Star Trek: Discovery Season 2: Will it get Trekkies On Board?




The first season of Star Trek: Discovery elicited mixed responses from both fans and critics. The controversial re-design of the Klingons had a lot of fans up in arms before they even saw an episode. Their ire only seemed to grow as the season progressed. Fans have had a few months to get used to this new Trek iteration. But will they give season two a warmer reception, or did Discovery commit a fatal flaw by veering too far from canon?

The trailers for Discovery’s second season show a lot of promise, with visuals that make you glad you have a big screen & projector at home to watch it on. (You might want to check this “Projectors under 500” Guide) The introduction of more characters from the original series has some fans on edge, but if they live up to the promised excitement of the plot, this season could definitely win over the fans still on the fence.

Why were people so hard on Discovery?

Discovery invited its initial scrutiny by setting the show only ten years before the original Star Trek. Even Enterprise faced this kind of opposition and it had a hundred-year cushion in which to explain away any inconsistencies. In-world logic is one of the Star Trek universe’s strengths, so it’s understandable why fans would tense at the thought of potential continuity breaks.

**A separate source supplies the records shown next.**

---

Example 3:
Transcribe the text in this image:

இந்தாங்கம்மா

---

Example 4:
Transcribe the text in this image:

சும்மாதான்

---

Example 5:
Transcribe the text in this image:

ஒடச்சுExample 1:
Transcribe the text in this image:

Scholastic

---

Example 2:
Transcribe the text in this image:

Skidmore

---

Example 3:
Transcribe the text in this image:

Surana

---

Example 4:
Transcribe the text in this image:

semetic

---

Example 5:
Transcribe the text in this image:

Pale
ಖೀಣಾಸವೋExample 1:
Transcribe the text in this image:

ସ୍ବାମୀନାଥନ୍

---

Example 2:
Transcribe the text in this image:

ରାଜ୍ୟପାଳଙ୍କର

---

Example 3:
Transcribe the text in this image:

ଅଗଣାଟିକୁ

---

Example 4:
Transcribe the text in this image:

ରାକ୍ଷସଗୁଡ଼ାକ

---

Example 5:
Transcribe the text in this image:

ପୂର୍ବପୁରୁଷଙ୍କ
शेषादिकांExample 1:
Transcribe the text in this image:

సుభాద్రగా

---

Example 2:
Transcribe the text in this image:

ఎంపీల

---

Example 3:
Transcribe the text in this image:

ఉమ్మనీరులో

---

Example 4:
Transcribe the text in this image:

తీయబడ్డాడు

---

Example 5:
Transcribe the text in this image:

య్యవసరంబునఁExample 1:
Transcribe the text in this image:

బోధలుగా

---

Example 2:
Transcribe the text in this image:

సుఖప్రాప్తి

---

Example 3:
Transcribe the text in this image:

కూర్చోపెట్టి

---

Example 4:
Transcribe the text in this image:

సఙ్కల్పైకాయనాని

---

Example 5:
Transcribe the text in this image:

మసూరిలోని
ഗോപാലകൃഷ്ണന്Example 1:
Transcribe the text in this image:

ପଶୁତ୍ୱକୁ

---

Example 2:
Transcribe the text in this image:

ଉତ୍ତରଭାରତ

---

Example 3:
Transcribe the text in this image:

Then again, after 5 series and 14 movies, you have to wonder what other choice the series had. Boldly going where none have gone before is right there in the show’s tagline. No franchise wants to get stale, but it’s particularly important for a show to constantly reinvent itself when forward thinking is a key part of its identity.

But was the first season really that bad?

For what it’s worth, as someone who has seen all 741 episodes of Stark Trek at least once, I thought the first season of Discovery stood toe-to-toe with the rest of the franchise. The flawed captain works for the plot, and it’s refreshing that he’s not the primary focus of the show. It’s a Star Trek of its times in terms of storytelling: serial more than it’s episodic with its focus primarily on flawed anti-heroic characters. It’s different, and unique, but it’s still Star Trek. One look at the space tardigrade will tell you that—it’s the perfect “monster that’s not a monster” Star Trek is so good at.

With any universe as well-built as Star Trek’s there’s the temptation to put the canon on a pedestal. Sure the first season of The Next Generation introduced us to Q. It also attempted to make the Ferengi its key antagonists and featured some of the worst CGI ever seen on cable television. Every show is going to make some mis-steps when it’s finding its footing, and even a storied franchise like Star Trek is no exception.

So how can the show win fans over?

Historically, there are two ways a Star Trek series will play out. Either it will gain a following and enjoy a long, 7-season run (The Next Generation, Deep Space Nine, Voyager), or it’s plagued by low viewership numbers and critical disdain and fizzles out after 3 seasons (The Original Series, Enterprise).

This makes the second season arguably the most important for any Star Trek franchise. How the show moves forward in the face of its lukewarm reception will be interesting to see as the season progresses. Discovery has so far been substantially different from past Star Trek series in a lot of key ways. The best way for the show to survive is for it to embrace this identity and push it even further.

The cross-series cameos in the first season were fun, and they did their job of cementing the series firmly in the Trek universe. In season two, they’ve added Spock and Captain Pike—characters that can work in this world, as long as the writers make them Discovery’s characters and don’t rely on familiarity to drive the storyline.

If Discovery solidifies its identity in season two, public opinion will shift, and the fans will start taking a more interested—and less critical—view of this new series. If it keeps relying on the franchise past to hold it up, though, we’ll be in for another short-lived Star Trek series.